By the way, in the benchmarks you show above, are you absolutely sure that R is actually deserializing all the data, and not using some sort of memory mapping or lazy loading scheme?

8 Likes

Just looked at your awesome Arrow.jl package. Wonder how it’s doing in v1?

As of the last couple of releases, Arrow.jl only works on Julia 1.0, so no worries there.

Note that this package was built primarily with Feather in mind, so we are still missing all the arrow IPC stuff (it’s really just arrays at the moment). As far as I know, at the moment Feather.jl is the fastest way to read and write tabular data from disk in pure Julia. Strings are known to be a little slow, but they are still quite fast. Also note that Feather.jl does lazy loading by default now. Unfortunately we are still limited to 4GB per feather file because the feather standard badly needs to be upgraded, but stay tuned for that.
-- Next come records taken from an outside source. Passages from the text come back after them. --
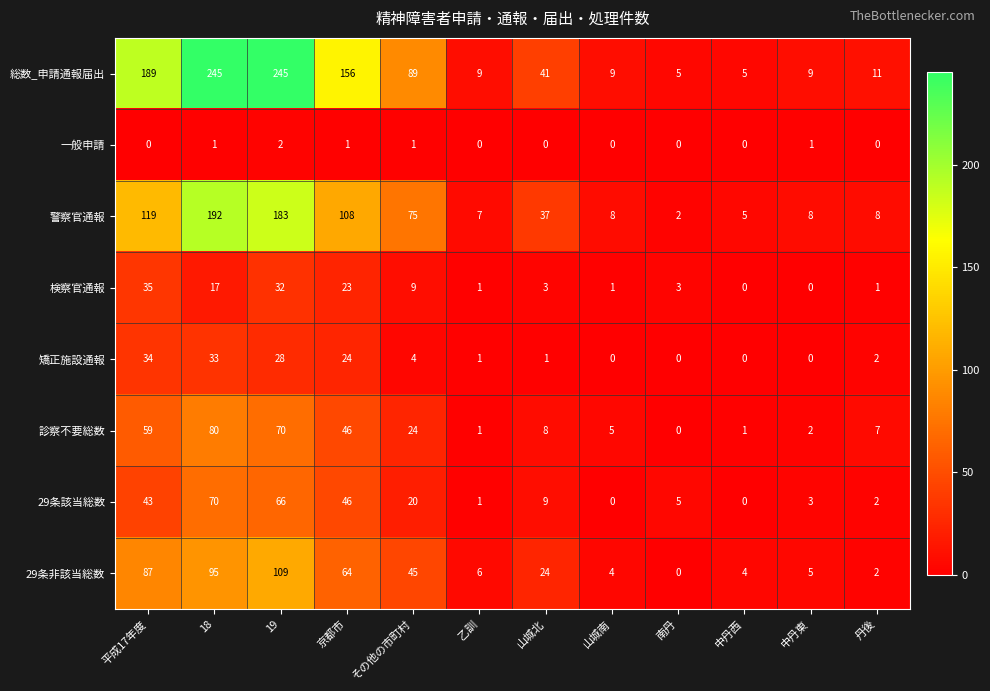

True or false: 警察官通報 has a value of 14 at 中丹東.

False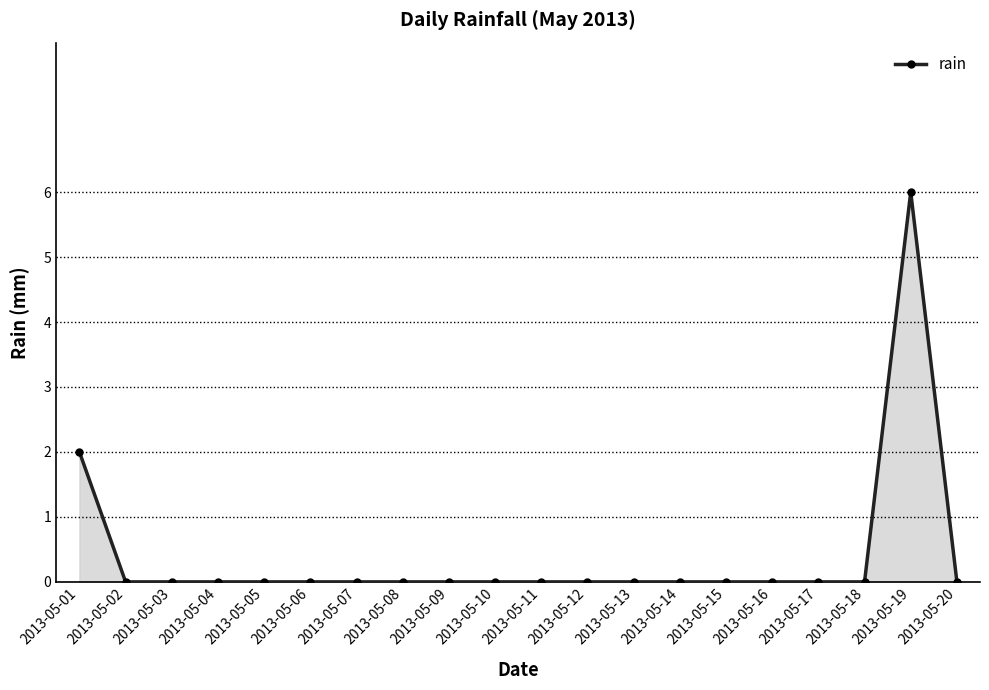

Reading left to right, what are all the values shown in this chart?

2013-05-01=2	2013-05-02=0	2013-05-03=0	2013-05-04=0	2013-05-05=0	2013-05-06=0	2013-05-07=0	2013-05-08=0	2013-05-09=0	2013-05-10=0	2013-05-11=0	2013-05-12=0	2013-05-13=0	2013-05-14=0	2013-05-15=0	2013-05-16=0	2013-05-17=0	2013-05-18=0	2013-05-19=6	2013-05-20=0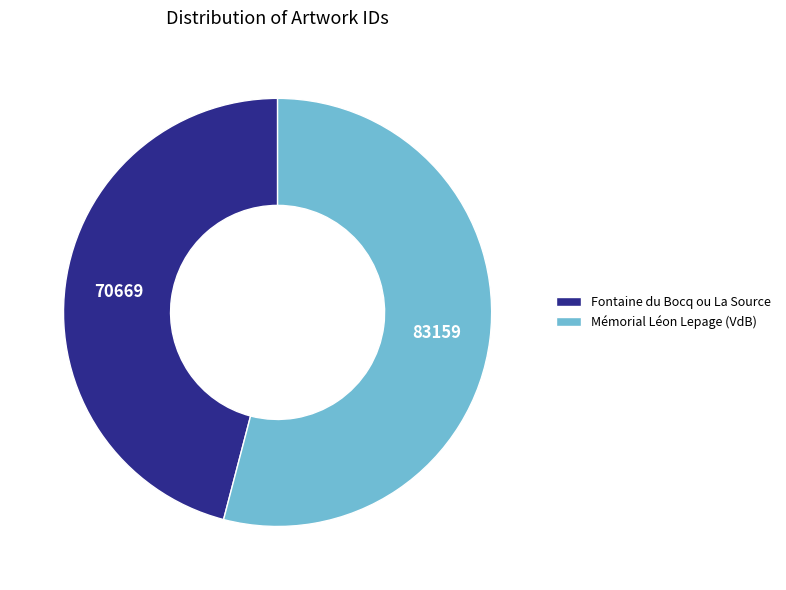

How many slices are in this pie chart?

2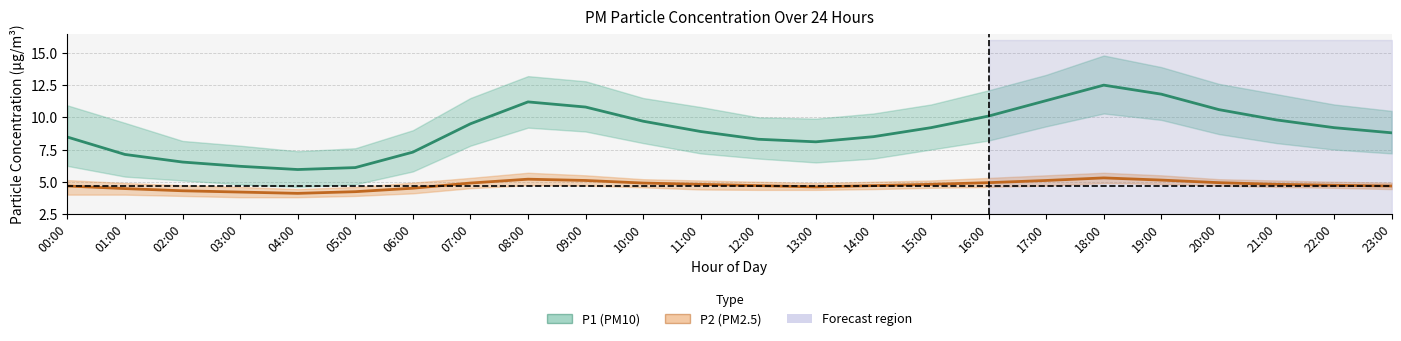

At which category does P2 (PM2.5) reach its first local peak?

08:00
What about Parquet? It seems more promising to be as it allows compression of the files.

If my memory serves me correctly, I don’t think this is true anymore.

It depends on what you are doing. Parquet is definitely a more capable format than Feather, but it is also quite a bit more complicated. I think the intended use case for Feather was just “well, I have a few GB of data that I’m messing around with, I need to store it while I’m working on it for the next few weeks” whereas Parquet was intended as a data source for “production” processes.

To answer your question yes, you should be able to use the arrays provided by Arrow.jl to wrap arrays that appear in Parquet. I have yet to take a serious look at the parquet metadata, so I don’t really know what would be involved in doing that. I’m pretty confident that it would be significantly more complicated than Feather.

If there was any change to the standard, it doesn’t seem to be reflected here. Like I said, I have a number of thoughts on how we should go about this sort of thing, so I may have some news in the future.